### PROVIDED RECORDS
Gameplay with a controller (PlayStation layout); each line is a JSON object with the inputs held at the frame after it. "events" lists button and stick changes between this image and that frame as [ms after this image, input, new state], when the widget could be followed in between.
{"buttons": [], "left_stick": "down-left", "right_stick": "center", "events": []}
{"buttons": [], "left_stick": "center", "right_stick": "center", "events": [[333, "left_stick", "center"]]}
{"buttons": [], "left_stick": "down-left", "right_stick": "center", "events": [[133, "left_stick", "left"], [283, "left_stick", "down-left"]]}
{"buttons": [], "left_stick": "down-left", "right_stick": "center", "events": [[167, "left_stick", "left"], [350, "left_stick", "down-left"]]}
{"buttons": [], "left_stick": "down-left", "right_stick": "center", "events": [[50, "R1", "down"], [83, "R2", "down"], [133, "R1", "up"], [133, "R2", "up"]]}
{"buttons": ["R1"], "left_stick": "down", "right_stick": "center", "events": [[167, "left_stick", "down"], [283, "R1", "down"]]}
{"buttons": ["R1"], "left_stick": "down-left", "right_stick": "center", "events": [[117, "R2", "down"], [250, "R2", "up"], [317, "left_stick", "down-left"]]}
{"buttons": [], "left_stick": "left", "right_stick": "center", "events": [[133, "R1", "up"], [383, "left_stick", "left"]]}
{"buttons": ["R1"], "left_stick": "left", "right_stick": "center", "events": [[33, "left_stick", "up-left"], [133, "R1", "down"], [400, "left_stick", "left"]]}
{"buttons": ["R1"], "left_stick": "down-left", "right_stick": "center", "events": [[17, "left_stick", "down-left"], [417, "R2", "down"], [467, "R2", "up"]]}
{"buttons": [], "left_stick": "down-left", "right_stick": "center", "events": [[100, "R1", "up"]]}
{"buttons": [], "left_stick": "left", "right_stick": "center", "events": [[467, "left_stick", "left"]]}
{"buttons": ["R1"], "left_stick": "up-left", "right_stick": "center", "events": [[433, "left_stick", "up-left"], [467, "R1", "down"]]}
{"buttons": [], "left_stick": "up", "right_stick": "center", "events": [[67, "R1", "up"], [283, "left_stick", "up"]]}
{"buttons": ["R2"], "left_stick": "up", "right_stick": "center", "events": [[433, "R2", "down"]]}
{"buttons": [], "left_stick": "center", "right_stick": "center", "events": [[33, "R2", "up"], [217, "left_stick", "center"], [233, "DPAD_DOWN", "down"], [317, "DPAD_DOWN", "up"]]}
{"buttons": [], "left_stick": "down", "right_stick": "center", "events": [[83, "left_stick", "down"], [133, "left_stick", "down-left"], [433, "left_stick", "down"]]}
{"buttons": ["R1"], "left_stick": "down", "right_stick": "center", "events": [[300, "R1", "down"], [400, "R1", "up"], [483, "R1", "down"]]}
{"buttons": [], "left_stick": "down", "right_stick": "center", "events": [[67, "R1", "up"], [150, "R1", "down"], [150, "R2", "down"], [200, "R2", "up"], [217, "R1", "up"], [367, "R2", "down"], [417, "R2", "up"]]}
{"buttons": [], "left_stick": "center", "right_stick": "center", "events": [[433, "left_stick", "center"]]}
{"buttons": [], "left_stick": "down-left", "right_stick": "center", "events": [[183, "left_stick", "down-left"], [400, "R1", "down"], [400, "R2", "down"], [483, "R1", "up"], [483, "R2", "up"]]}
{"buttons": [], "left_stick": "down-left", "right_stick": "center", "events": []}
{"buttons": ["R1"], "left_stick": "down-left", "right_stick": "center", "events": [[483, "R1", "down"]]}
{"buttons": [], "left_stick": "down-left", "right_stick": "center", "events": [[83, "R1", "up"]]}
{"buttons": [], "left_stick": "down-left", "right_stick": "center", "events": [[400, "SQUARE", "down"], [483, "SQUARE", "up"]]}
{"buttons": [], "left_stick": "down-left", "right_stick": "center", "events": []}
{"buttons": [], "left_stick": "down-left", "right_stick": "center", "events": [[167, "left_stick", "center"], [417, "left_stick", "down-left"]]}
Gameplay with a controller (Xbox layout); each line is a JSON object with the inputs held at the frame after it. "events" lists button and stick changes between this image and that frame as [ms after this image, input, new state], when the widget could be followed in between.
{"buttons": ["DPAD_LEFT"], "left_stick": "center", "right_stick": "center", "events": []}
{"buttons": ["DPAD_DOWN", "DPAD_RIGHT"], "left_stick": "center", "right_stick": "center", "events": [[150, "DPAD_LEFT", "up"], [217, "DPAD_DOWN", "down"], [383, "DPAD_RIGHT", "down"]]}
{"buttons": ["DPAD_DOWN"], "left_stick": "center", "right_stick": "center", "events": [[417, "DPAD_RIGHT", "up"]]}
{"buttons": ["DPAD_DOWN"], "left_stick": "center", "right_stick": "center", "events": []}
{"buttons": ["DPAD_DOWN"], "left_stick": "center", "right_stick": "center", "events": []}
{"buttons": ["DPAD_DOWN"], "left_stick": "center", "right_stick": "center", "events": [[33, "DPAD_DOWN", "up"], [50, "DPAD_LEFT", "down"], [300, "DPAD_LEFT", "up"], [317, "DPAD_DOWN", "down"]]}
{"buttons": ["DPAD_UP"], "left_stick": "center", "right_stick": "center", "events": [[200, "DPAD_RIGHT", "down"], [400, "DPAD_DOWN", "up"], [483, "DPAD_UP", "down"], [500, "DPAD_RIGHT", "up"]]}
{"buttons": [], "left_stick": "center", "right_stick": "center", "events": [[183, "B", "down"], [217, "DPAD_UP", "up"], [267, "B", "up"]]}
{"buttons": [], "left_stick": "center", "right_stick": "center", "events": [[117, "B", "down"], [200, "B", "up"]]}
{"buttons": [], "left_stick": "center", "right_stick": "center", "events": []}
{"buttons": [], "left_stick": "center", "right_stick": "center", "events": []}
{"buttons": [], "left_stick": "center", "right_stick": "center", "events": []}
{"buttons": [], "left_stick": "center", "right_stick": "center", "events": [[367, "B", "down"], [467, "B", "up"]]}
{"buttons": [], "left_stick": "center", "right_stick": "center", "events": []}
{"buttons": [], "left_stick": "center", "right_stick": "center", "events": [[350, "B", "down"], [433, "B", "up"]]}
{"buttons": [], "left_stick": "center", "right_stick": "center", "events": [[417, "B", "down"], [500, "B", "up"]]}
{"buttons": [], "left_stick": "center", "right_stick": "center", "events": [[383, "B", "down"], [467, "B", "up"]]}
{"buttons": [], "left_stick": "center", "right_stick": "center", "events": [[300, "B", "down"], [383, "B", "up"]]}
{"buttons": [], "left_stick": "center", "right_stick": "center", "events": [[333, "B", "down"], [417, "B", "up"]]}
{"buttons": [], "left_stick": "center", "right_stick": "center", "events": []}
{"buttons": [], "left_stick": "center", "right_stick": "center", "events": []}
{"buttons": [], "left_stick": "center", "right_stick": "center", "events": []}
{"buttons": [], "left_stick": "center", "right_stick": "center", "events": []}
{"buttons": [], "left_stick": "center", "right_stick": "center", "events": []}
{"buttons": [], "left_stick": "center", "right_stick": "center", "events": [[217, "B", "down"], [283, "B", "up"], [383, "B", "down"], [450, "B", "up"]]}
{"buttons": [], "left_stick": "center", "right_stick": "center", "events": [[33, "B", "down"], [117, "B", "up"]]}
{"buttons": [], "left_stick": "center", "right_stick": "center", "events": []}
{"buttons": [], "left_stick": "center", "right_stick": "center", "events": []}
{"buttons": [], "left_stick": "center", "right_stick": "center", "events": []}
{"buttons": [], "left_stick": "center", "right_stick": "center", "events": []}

### WHAT THE TASK ASKS
Could you write out all of the data again, exactly as given?

### RESPONSE AREA
Gameplay with a controller (PlayStation layout); each line is a JSON object with the inputs held at the frame after it. "events" lists button and stick changes between this image and that frame as [ms after this image, input, new state], when the widget could be followed in between.
{"buttons": [], "left_stick": "down-left", "right_stick": "center", "events": []}
{"buttons": [], "left_stick": "center", "right_stick": "center", "events": [[333, "left_stick", "center"]]}
{"buttons": [], "left_stick": "down-left", "right_stick": "center", "events": [[133, "left_stick", "left"], [283, "left_stick", "down-left"]]}
{"buttons": [], "left_stick": "down-left", "right_stick": "center", "events": [[167, "left_stick", "left"], [350, "left_stick", "down-left"]]}
{"buttons": [], "left_stick": "down-left", "right_stick": "center", "events": [[50, "R1", "down"], [83, "R2", "down"], [133, "R1", "up"], [133, "R2", "up"]]}
{"buttons": ["R1"], "left_stick": "down", "right_stick": "center", "events": [[167, "left_stick", "down"], [283, "R1", "down"]]}
{"buttons": ["R1"], "left_stick": "down-left", "right_stick": "center", "events": [[117, "R2", "down"], [250, "R2", "up"], [317, "left_stick", "down-left"]]}
{"buttons": [], "left_stick": "left", "right_stick": "center", "events": [[133, "R1", "up"], [383, "left_stick", "left"]]}
{"buttons": ["R1"], "left_stick": "left", "right_stick": "center", "events": [[33, "left_stick", "up-left"], [133, "R1", "down"], [400, "left_stick", "left"]]}
{"buttons": ["R1"], "left_stick": "down-left", "right_stick": "center", "events": [[17, "left_stick", "down-left"], [417, "R2", "down"], [467, "R2", "up"]]}
{"buttons": [], "left_stick": "down-left", "right_stick": "center", "events": [[100, "R1", "up"]]}
{"buttons": [], "left_stick": "left", "right_stick": "center", "events": [[467, "left_stick", "left"]]}
{"buttons": ["R1"], "left_stick": "up-left", "right_stick": "center", "events": [[433, "left_stick", "up-left"], [467, "R1", "down"]]}
{"buttons": [], "left_stick": "up", "right_stick": "center", "events": [[67, "R1", "up"], [283, "left_stick", "up"]]}
{"buttons": ["R2"], "left_stick": "up", "right_stick": "center", "events": [[433, "R2", "down"]]}
{"buttons": [], "left_stick": "center", "right_stick": "center", "events": [[33, "R2", "up"], [217, "left_stick", "center"], [233, "DPAD_DOWN", "down"], [317, "DPAD_DOWN", "up"]]}
{"buttons": [], "left_stick": "down", "right_stick": "center", "events": [[83, "left_stick", "down"], [133, "left_stick", "down-left"], [433, "left_stick", "down"]]}
{"buttons": ["R1"], "left_stick": "down", "right_stick": "center", "events": [[300, "R1", "down"], [400, "R1", "up"], [483, "R1", "down"]]}
{"buttons": [], "left_stick": "down", "right_stick": "center", "events": [[67, "R1", "up"], [150, "R1", "down"], [150, "R2", "down"], [200, "R2", "up"], [217, "R1", "up"], [367, "R2", "down"], [417, "R2", "up"]]}
{"buttons": [], "left_stick": "center", "right_stick": "center", "events": [[433, "left_stick", "center"]]}
{"buttons": [], "left_stick": "down-left", "right_stick": "center", "events": [[183, "left_stick", "down-left"], [400, "R1", "down"], [400, "R2", "down"], [483, "R1", "up"], [483, "R2", "up"]]}
{"buttons": [], "left_stick": "down-left", "right_stick": "center", "events": []}
{"buttons": ["R1"], "left_stick": "down-left", "right_stick": "center", "events": [[483, "R1", "down"]]}
{"buttons": [], "left_stick": "down-left", "right_stick": "center", "events": [[83, "R1", "up"]]}
{"buttons": [], "left_stick": "down-left", "right_stick": "center", "events": [[400, "SQUARE", "down"], [483, "SQUARE", "up"]]}
{"buttons": [], "left_stick": "down-left", "right_stick": "center", "events": []}
{"buttons": [], "left_stick": "down-left", "right_stick": "center", "events": [[167, "left_stick", "center"], [417, "left_stick", "down-left"]]}
Gameplay with a controller (Xbox layout); each line is a JSON object with the inputs held at the frame after it. "events" lists button and stick changes between this image and that frame as [ms after this image, input, new state], when the widget could be followed in between.
{"buttons": ["DPAD_LEFT"], "left_stick": "center", "right_stick": "center", "events": []}
{"buttons": ["DPAD_DOWN", "DPAD_RIGHT"], "left_stick": "center", "right_stick": "center", "events": [[150, "DPAD_LEFT", "up"], [217, "DPAD_DOWN", "down"], [383, "DPAD_RIGHT", "down"]]}
{"buttons": ["DPAD_DOWN"], "left_stick": "center", "right_stick": "center", "events": [[417, "DPAD_RIGHT", "up"]]}
{"buttons": ["DPAD_DOWN"], "left_stick": "center", "right_stick": "center", "events": []}
{"buttons": ["DPAD_DOWN"], "left_stick": "center", "right_stick": "center", "events": []}
{"buttons": ["DPAD_DOWN"], "left_stick": "center", "right_stick": "center", "events": [[33, "DPAD_DOWN", "up"], [50, "DPAD_LEFT", "down"], [300, "DPAD_LEFT", "up"], [317, "DPAD_DOWN", "down"]]}
{"buttons": ["DPAD_UP"], "left_stick": "center", "right_stick": "center", "events": [[200, "DPAD_RIGHT", "down"], [400, "DPAD_DOWN", "up"], [483, "DPAD_UP", "down"], [500, "DPAD_RIGHT", "up"]]}
{"buttons": [], "left_stick": "center", "right_stick": "center", "events": [[183, "B", "down"], [217, "DPAD_UP", "up"], [267, "B", "up"]]}
{"buttons": [], "left_stick": "center", "right_stick": "center", "events": [[117, "B", "down"], [200, "B", "up"]]}
{"buttons": [], "left_stick": "center", "right_stick": "center", "events": []}
{"buttons": [], "left_stick": "center", "right_stick": "center", "events": []}
{"buttons": [], "left_stick": "center", "right_stick": "center", "events": []}
{"buttons": [], "left_stick": "center", "right_stick": "center", "events": [[367, "B", "down"], [467, "B", "up"]]}
{"buttons": [], "left_stick": "center", "right_stick": "center", "events": []}
{"buttons": [], "left_stick": "center", "right_stick": "center", "events": [[350, "B", "down"], [433, "B", "up"]]}
{"buttons": [], "left_stick": "center", "right_stick": "center", "events": [[417, "B", "down"], [500, "B", "up"]]}
{"buttons": [], "left_stick": "center", "right_stick": "center", "events": [[383, "B", "down"], [467, "B", "up"]]}
{"buttons": [], "left_stick": "center", "right_stick": "center", "events": [[300, "B", "down"], [383, "B", "up"]]}
{"buttons": [], "left_stick": "center", "right_stick": "center", "events": [[333, "B", "down"], [417, "B", "up"]]}
{"buttons": [], "left_stick": "center", "right_stick": "center", "events": []}
{"buttons": [], "left_stick": "center", "right_stick": "center", "events": []}
{"buttons": [], "left_stick": "center", "right_stick": "center", "events": []}
{"buttons": [], "left_stick": "center", "right_stick": "center", "events": []}
{"buttons": [], "left_stick": "center", "right_stick": "center", "events": []}
{"buttons": [], "left_stick": "center", "right_stick": "center", "events": [[217, "B", "down"], [283, "B", "up"], [383, "B", "down"], [450, "B", "up"]]}
{"buttons": [], "left_stick": "center", "right_stick": "center", "events": [[33, "B", "down"], [117, "B", "up"]]}
{"buttons": [], "left_stick": "center", "right_stick": "center", "events": []}
{"buttons": [], "left_stick": "center", "right_stick": "center", "events": []}
{"buttons": [], "left_stick": "center", "right_stick": "center", "events": []}
{"buttons": [], "left_stick": "center", "right_stick": "center", "events": []}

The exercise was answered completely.